Start

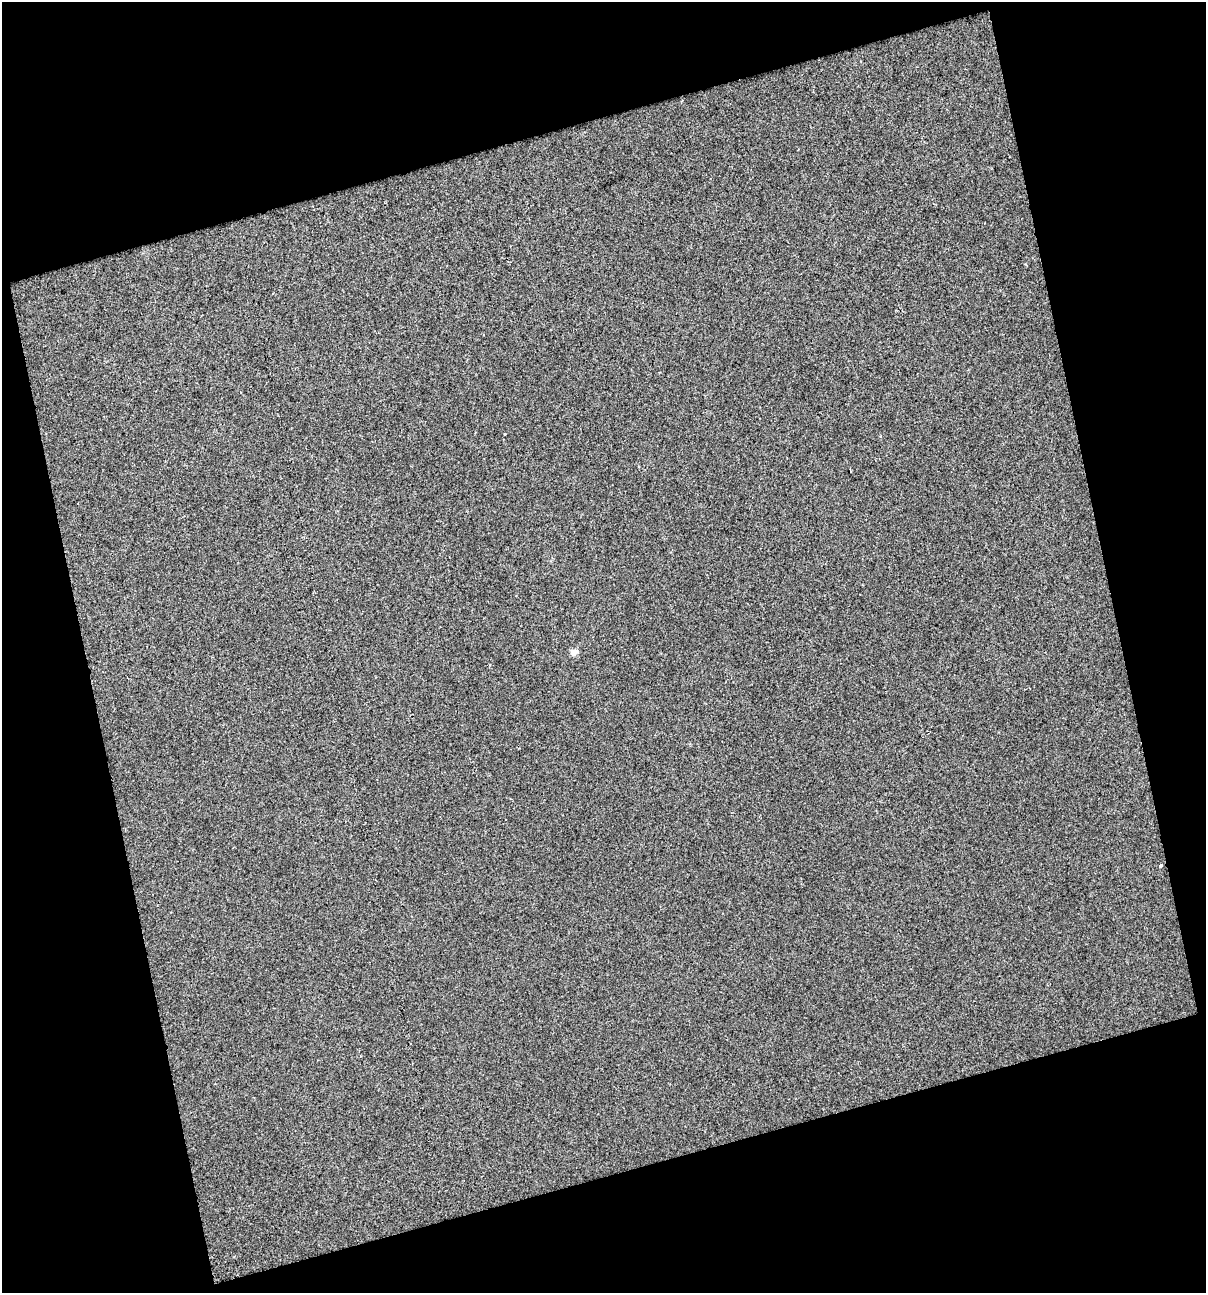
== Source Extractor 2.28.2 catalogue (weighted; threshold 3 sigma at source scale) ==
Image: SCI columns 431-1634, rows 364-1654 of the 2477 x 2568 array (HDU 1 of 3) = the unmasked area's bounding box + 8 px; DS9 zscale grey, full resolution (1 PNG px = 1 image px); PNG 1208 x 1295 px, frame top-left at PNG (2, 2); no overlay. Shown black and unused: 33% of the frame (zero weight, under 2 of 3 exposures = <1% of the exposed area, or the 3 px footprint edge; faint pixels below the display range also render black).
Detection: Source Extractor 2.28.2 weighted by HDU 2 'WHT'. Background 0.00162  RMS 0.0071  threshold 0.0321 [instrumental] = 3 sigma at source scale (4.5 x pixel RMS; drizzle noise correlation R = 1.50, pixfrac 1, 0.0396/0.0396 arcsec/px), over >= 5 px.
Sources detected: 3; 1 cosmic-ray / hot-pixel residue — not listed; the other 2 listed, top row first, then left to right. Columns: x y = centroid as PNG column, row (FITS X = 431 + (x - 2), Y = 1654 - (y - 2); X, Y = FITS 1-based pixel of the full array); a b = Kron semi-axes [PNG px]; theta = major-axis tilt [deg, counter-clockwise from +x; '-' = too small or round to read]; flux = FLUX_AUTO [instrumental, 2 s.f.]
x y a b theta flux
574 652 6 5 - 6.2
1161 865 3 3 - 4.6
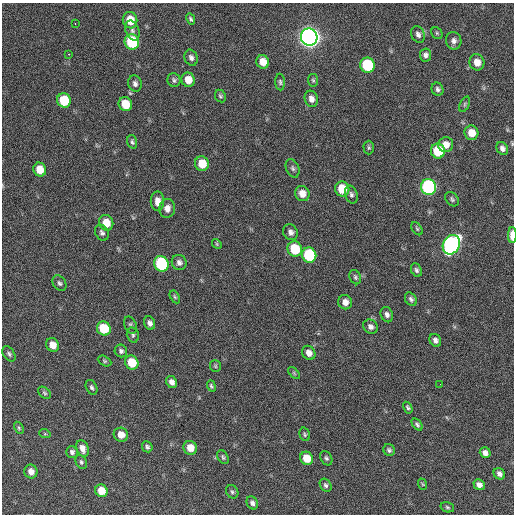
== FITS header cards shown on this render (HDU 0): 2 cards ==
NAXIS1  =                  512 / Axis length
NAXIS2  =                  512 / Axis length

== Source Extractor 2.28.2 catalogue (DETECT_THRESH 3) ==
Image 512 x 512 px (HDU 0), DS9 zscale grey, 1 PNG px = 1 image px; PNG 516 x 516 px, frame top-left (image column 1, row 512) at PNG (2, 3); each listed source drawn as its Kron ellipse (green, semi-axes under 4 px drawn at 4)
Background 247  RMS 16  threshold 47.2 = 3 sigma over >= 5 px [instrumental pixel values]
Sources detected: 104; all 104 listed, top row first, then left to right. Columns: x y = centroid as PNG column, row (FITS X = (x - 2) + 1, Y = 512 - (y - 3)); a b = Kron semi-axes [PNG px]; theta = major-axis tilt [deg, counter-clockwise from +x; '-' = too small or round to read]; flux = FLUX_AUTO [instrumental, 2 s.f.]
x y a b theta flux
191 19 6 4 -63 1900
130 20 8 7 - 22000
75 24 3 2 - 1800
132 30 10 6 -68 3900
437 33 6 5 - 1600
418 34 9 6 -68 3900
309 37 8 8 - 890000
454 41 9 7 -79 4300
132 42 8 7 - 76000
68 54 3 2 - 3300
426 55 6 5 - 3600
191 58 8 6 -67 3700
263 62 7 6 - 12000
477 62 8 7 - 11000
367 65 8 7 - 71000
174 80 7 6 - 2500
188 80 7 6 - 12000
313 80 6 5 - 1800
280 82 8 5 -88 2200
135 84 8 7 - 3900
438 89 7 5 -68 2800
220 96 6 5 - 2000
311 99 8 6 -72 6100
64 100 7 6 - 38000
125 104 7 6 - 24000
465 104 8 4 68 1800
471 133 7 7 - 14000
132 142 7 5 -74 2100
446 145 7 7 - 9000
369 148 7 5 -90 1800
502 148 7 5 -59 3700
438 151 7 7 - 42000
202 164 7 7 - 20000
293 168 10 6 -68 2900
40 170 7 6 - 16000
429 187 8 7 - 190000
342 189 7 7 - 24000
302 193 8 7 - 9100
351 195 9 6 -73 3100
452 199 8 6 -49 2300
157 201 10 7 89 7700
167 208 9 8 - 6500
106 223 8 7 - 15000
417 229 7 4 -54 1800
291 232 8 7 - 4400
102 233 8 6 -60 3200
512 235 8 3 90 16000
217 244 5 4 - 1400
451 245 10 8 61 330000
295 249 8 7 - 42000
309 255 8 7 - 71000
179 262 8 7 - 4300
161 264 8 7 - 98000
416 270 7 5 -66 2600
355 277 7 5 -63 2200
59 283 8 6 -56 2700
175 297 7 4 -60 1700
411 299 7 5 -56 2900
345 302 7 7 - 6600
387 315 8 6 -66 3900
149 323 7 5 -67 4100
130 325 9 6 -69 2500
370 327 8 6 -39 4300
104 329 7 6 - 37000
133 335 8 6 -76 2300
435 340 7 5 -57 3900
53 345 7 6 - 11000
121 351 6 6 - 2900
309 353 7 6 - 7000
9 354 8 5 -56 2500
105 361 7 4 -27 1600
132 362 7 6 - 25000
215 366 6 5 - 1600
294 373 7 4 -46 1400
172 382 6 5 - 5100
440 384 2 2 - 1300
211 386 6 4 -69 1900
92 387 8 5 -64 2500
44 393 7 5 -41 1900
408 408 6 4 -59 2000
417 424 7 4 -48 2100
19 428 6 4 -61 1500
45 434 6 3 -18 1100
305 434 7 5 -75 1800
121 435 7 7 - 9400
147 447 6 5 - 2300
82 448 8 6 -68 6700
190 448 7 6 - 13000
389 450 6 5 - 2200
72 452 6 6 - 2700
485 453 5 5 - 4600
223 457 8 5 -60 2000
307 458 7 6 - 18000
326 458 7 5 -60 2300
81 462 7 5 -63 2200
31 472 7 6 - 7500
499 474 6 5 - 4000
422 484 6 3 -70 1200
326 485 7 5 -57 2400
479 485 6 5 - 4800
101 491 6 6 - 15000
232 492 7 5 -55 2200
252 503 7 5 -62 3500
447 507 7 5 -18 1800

End
Start

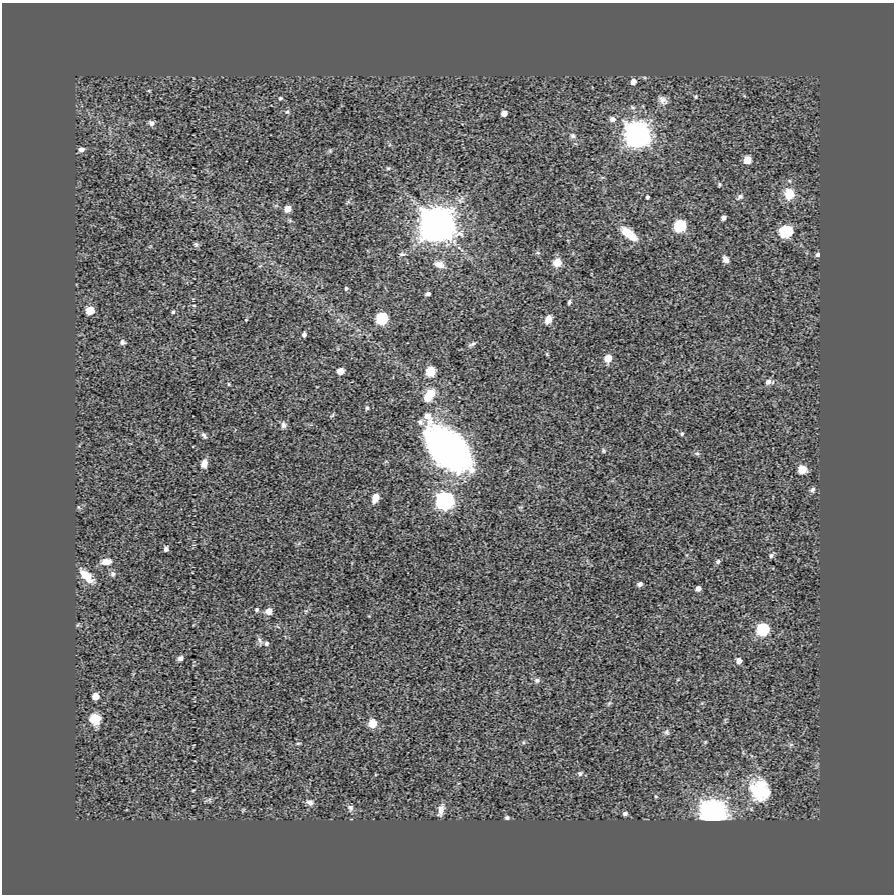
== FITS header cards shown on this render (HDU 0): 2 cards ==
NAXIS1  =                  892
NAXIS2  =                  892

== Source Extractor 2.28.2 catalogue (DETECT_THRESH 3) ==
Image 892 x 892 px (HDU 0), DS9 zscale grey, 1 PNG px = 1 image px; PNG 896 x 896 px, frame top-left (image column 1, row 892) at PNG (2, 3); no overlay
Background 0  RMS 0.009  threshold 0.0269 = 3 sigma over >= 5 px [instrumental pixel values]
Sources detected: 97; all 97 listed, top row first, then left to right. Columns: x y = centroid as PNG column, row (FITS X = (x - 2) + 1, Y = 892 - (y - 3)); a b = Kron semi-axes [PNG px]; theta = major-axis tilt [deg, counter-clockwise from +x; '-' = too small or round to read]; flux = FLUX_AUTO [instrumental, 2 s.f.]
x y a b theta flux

End

▸ Work required: Reproduce the records word for word, beginning at the line that contains "2.28.2 catalogue (weighted;" and stopping after the line that contains "Image: SCI columns".

▸ Result of this exercise:
== Source Extractor 2.28.2 catalogue (weighted; threshold 3 sigma at source scale) ==
Image: SCI columns 431-1634, rows 364-1654 of the 2477 x 2568 array (HDU 1 of 3) = the unmasked area's bounding box + 8 px; DS9 zscale grey, full resolution (1 PNG px = 1 image px); PNG 1208 x 1295 px, frame top-left at PNG (2, 2); no overlay. Shown black and unused: 33% of the frame (zero weight, under 2 of 3 exposures = <1% of the exposed area, or the 3 px footprint edge; faint pixels below the display range also render black).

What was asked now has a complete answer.